Washington D.C.: Astronomers have captured new, detailed maps of three nearby interstellar gas clouds containing regions of ongoing high-mass star formation.
The results of this survey, called the Star Formation Project, improves the understanding of the star formation process.
Stars such as the Sun are born from interstellar gas clouds. These interstellar gas clouds are difficult to observe in visible light but emit strong radio wavelength, which can be observed by the Nobeyama 45-m Radio Telescope in Japan.
A research team led by Fumitaka Nakamura, an Assistant Professor at the National Astronomical Observatory of Japan (NAOJ), used the telescope to create detailed radio maps of interstellar gas clouds, the birthplaces of stars.
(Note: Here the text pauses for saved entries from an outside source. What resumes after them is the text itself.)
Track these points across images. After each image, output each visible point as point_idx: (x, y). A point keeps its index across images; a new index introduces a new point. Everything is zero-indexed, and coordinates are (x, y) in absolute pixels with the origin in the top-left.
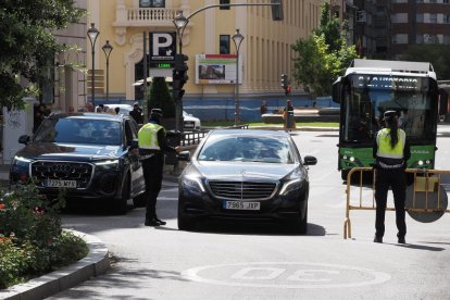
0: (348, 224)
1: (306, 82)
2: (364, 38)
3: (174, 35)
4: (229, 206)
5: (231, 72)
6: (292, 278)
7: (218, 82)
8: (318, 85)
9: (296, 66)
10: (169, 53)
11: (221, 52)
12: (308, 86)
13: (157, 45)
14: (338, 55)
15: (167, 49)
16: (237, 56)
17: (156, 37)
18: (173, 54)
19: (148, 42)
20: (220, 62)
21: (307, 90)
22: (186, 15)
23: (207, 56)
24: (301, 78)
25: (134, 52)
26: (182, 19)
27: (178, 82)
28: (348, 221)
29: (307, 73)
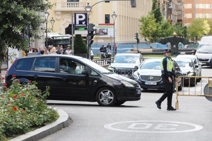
1: (145, 36)
2: (172, 15)
3: (86, 15)
5: (110, 31)
7: (104, 36)
8: (151, 38)
9: (141, 29)
10: (84, 23)
11: (106, 23)
12: (146, 38)
14: (160, 24)
15: (83, 21)
16: (114, 24)
19: (74, 18)
20: (105, 27)
21: (146, 40)
22: (90, 5)
23: (99, 24)
26: (89, 7)
28: (177, 101)
29: (146, 32)
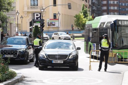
0: (90, 66)
1: (78, 26)
2: (94, 14)
3: (40, 14)
4: (54, 62)
5: (57, 24)
6: (74, 82)
7: (53, 27)
8: (81, 27)
9: (75, 22)
10: (39, 19)
11: (54, 18)
12: (79, 27)
13: (36, 17)
14: (87, 19)
15: (39, 17)
16: (58, 19)
17: (35, 14)
18: (40, 19)
19: (33, 16)
20: (54, 21)
21: (78, 28)
22: (44, 8)
23: (50, 19)
24: (76, 25)
25: (29, 19)
26: (43, 9)
27: (42, 27)
28: (90, 65)
29: (78, 24)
The team including members from NAOJ, the University of Tokyo, Tokyo Gakugei University, Ibaraki University, Otsuma Women’s University, Niigata University, Nagoya City University, and other universities, use the observational data to investigate the star formation process.
The team targeted three interstellar clouds: the Orion A, Aquila Rift, and M17 regions.
For the Orion A region, the group collaborated with the CARMA interferometer in the United States, combining their data to create the most detailed map ever of the region. The resultant map has a spatial resolution of about 3200 astronomical units. This means that the map can reveal details as small as 60 times the size of the Solar System.
Even the world’s most powerful radio telescope, the Atacama Large Millimeter/submillimeter Array (ALMA), could not obtain a similar large-scale map of Orion A because of ALMA’s limited field-of-view and observation time constraints. But ALMA can investigate more distant interstellar clouds.
Therefore, this large-scale, most-detailed radio map of the Orion A gas cloud obtained by the Star Formation Project is complementary with other observational research.
These results appeared in the Special Issue ‘Nobeyama 45 m Telescope: Legacy Project and Reciever FOREST’ of Publication of the Astronomical Society of Japan in December 2019.